The Moving Target: Does an IBC petition fail on subsequent part-payment?
- Shrutanjaya Bhardwaj
- Sep 21
- 3 min read
A recurring question that has vexed corporate debtors and creditors alike under the Insolvency and Bankruptcy Code, 2016 ("IBC") is about the sanctity of the filing date. What happens if a corporate debtor, after an insolvency petition has been filed but before the National Company Law Tribunal ("NCLT") can decide on it, makes a part-payment that brings the outstanding debt below the magical ₹1 crore threshold? Does the petition, which was perfectly valid when filed, suddenly become non-maintainable? The National Company Law Appellate Tribunal ("NCLAT") recently provided a decisive answer in the case of Devika Resources (P) Ltd. v. MAA Manasha Devi Alloys (P) Ltd., 2025 SCC OnLine NCLAT 901.
The Facts
The Appellant, an operational creditor, was owed a sum of ₹1,16,25,583. After a demand notice went unheeded, they filed an application under Section 9 of the IBC to initiate the Corporate Insolvency Resolution Process ("CIRP"). The debt amount was clearly above the ₹1 crore threshold at the time of filing of the Section 9 petition.
However, while the proceedings were pending before the NCLT, the corporate debtor made a suo motu payment of ₹20 lakhs into the creditor's account. This reduced the outstanding debt to a figure below ₹1 crore. The NCLT, taking note of this subsequent payment, dismissed the Section 9 application, holding that the threshold was no longer met at the time of admission. The creditor appealed to the NCLAT.
Findings of the NCLAT
The core issue before the NCLAT was whether the threshold of ₹1 crore should be assessed at the time of filing the application, or at the time of its admission. The debtor contended that the threshold must be met on the date of admission, as the objective of the Code is resolution, not recovery. If the debt has fallen below the minimum requirement, the insolvency process should not be triggered.
Per contra, the creditor argued that the validity of a petition must be judged based on the facts as they exist on the date of its presentation. Any subsequent events, like a part-payment made without the creditor's consent, cannot invalidate a petition that was validly filed.
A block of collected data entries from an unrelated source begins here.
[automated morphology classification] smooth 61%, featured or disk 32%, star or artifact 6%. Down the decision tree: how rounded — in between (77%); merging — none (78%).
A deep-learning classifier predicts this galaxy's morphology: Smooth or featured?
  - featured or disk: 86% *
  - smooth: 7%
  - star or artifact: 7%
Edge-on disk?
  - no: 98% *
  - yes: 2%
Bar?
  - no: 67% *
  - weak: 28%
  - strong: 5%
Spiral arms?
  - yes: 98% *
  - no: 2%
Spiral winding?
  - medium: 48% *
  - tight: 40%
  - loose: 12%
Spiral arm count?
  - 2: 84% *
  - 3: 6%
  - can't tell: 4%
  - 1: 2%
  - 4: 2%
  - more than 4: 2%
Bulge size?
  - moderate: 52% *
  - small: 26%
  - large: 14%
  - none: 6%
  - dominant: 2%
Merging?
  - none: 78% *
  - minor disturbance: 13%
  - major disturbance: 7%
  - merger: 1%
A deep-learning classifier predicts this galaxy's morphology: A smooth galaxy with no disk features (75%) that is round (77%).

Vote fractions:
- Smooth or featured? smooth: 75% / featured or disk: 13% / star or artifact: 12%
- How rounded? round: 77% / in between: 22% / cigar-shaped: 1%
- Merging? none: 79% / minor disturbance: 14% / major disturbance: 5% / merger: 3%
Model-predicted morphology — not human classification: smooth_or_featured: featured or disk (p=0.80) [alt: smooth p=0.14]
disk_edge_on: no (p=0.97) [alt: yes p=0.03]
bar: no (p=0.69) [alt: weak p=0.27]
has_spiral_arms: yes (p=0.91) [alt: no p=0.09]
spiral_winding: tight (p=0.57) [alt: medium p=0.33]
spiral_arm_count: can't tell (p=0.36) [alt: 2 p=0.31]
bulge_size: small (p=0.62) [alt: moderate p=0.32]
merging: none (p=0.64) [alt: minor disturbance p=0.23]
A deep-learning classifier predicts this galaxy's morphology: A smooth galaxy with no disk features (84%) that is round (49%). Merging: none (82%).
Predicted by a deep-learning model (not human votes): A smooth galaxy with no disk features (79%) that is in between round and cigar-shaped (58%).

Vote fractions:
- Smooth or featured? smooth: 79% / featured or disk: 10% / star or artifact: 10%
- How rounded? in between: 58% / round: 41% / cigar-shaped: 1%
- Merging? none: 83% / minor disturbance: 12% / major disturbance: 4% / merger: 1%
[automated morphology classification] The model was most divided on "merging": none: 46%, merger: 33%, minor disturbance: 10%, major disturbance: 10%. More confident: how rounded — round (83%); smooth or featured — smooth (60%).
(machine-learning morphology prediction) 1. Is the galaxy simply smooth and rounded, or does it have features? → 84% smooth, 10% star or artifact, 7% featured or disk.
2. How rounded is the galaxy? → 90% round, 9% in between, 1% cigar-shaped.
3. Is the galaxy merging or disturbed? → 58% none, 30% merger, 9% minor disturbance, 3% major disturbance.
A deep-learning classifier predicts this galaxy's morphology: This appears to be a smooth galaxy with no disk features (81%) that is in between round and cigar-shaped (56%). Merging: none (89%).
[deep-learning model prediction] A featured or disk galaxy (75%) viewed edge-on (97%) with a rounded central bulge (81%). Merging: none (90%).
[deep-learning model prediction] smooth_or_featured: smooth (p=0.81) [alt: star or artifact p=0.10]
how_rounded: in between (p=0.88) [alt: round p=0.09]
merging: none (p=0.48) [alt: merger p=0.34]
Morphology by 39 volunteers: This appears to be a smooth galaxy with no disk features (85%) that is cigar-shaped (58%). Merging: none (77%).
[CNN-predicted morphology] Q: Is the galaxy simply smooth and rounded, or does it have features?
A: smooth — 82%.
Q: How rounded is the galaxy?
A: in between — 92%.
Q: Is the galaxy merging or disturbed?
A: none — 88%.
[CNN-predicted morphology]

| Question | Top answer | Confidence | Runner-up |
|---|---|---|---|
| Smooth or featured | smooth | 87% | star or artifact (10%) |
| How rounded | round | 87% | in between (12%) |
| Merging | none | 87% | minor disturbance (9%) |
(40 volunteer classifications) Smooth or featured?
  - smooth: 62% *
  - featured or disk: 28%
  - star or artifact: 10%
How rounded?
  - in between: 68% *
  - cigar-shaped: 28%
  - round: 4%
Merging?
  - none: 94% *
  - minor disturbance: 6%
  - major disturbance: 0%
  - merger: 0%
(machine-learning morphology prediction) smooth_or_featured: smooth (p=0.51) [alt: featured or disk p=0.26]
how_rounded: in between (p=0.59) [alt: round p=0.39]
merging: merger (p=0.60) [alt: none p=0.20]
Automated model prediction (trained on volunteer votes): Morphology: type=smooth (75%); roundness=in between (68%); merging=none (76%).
The NCLAT sided with the creditor. It held the threshold has to be seen at the time of filing of the application and not at the time of its admission. In reaching this conclusion, the NCLAT relied on the following judgments of the Supreme Court:
Rajahmundry Electric Supply Corporation Ltd. v. A. Nageshwara Rao: This vintage Supreme Court case, though under the old Companies Act, established the principle that "the validity of a petition must be judged on the facts as they were at the time of its presentation". The Court held that a petition that was valid when filed cannot cease to be maintainable due to subsequent events, absent a specific statutory provision to that effect.
Manish Kumar v. Union of India: This is a more recent and landmark Supreme Court judgment concerning threshold requirements for homebuyers under the IBC. The judgment reaffirms the Rajahmundry principle and holds: "There can be no doubt that the requirement of a threshold under the impugned proviso, in Section 7(1), must be fulfilled as on the date of the filing of the application".
The NCLAT found that since the appellant's application had crossed the ₹1 crore threshold on the date it was filed, the subsequent unilateral payment by the debtor could not render it non-maintainable.
What emerges it that a validly-filed petition cannot be torpedoed by the debtor by making a subsequent payment solely to duck below the statutory threshold.
The Road Ahead
The NCLAT's decision in Devika Resources prevents corporate debtors from gaming the system by making last-minute, tactical payments to defeat legitimate insolvency petitions. This ensures that the initiation of CIRP remains a predictable and stable process, governed by the state of affairs at the time of filing, not by a moving target. However, the decision is under challenge before the Supreme Court in Civil Appeal No. 11355/2025, in which the Supreme Court was pleased to stay the proceedings pending before the NCLT. This piece will be updated as and when the Civil Appeal is decided.